Erinnerungen an Siegfried Soberger

Wenn ich an Siegfried Soberger, meinen Kollegen, Bruder und Freund denke, höre ich ihn singen. Dem Bergmannssohn aus dem Ruhrgebiet war eine wunderbar helle und angenehm strahlend timbrierte hohe Tenorstimme sozusagen in die Wiege gelegt worden. Er nutzte  diese Gabe von Jugend an bis ins hohe Alter. Ich höre, wenn ich an ihn denke, vor allem Lieder aus „Schemellis Gesangbuch“ und einige „Kleine geistliche Konzerte“ von Heinrich Schütz. Ihnen galt seine besondere Liebe. Soberger war in meinen Jugendjahren mein Gemeindepastor in Hannover. Er empfahl mich für den „Dienst im Predigtamt“, wie das damals in unserer Kirche hieß. In diesen Jahren und auch später noch haben wir manches Mal miteinander musiziert. Zweimal wurde ich sein Nachfolger: als Gemeindepastor in Dortmund (welche Freude für uns beide, dort noch ein Dreivierteljahr zusammen arbeiten zu können, ehe er nach Oldenburg versetzt wurde!). Wenn er Geburtstagbesuche in der Gemeinde machte, gehörte immer ein Ständchen dazu, oft schon im Treppenhaus. Er war auch mein Vorgänger als Leiter des Konferenzchores. Wie oft haben wir im Konferenzchor diesen Text von Arno Pötzsch gesungen: “ Ich will dem Herren singen, so lang ich leb und bin, ihm Lob in Liedern bringen mit dankbar frohem Sinn. Hab ich gleich nichts zu geben, weil Gott allein nur gibt – ich bring im Lied mein Leben dem Schöpfer, der mich liebt.“ Das war das Motto seines Lebens.
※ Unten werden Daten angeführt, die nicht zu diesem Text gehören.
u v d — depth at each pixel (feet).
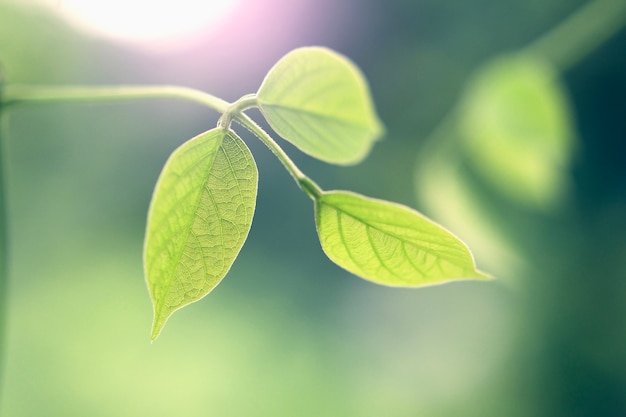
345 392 8.40
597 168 9.53
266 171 11.96
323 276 11.14
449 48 10.99
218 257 1.35
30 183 8.86
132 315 8.90
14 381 7.27
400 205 1.32
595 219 9.08
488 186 3.43
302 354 9.07
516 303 8.45
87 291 9.18
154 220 1.31
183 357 8.34
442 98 11.01
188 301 1.34
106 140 9.75
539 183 3.42
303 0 10.31
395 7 11.22
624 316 8.17
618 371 8.05
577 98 9.70
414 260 1.36
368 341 9.41
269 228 11.76
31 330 8.16
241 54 9.91
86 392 7.48
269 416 7.85
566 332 8.25
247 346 8.96
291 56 1.43
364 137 1.57
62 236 9.46
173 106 10.09
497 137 3.36
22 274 8.90
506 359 8.57
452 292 9.26
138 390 7.66
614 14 3.36
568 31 3.42
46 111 7.30
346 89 1.50
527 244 3.43
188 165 1.33
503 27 10.46
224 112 1.38
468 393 8.41
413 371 8.76
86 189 9.68
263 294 10.72
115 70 4.30
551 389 8.21
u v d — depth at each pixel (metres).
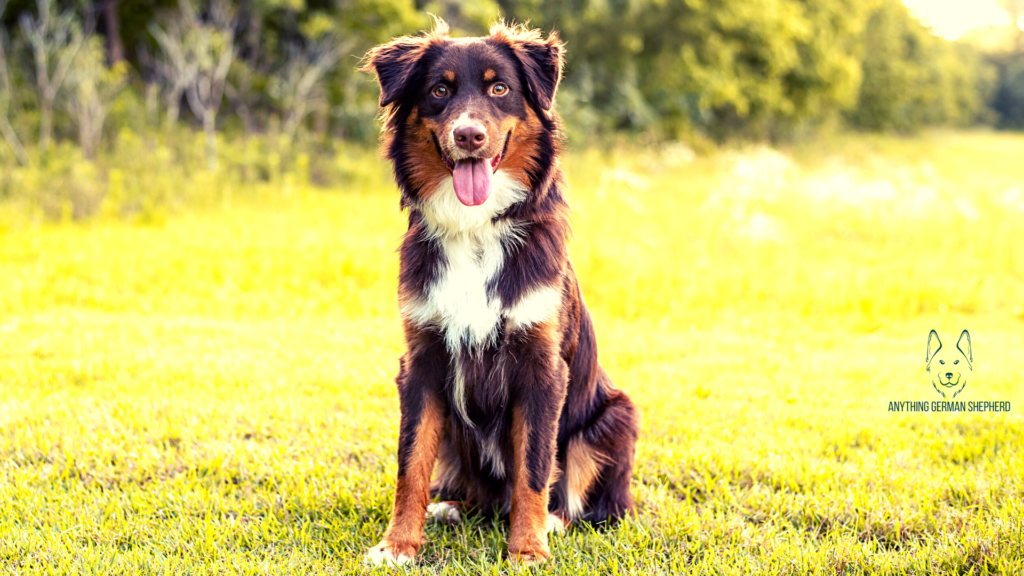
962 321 7.30
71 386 4.88
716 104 23.77
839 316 7.30
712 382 5.31
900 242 10.55
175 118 14.30
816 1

Viele seiner launigen Aussprüche bei den Proben am frühen Vormittag sind unvergessen. „Die Ohren sind zum Singen da,“ ermahnte er uns – um nur ein Beispiel zu nennen. Er liebte den Humor, lachte gern und brachte auch andere gern zum Lachen. Siegfried Soberger war ein Christ, der mit seiner den Menschen zugewandten Freundlichkeit die Herzen vieler gewann. Dem CS blieb er – auch durch die Leitung etlicher Gemeindechöre, wenn „Not am Mann war“ -  zeitlebens eng  verbunden, und die Arbeit am neuen Gesangbuch der EmK (2002) begleitete er gemeinsam mit seiner unvergessenen Frau Hella mit großem Engagement. 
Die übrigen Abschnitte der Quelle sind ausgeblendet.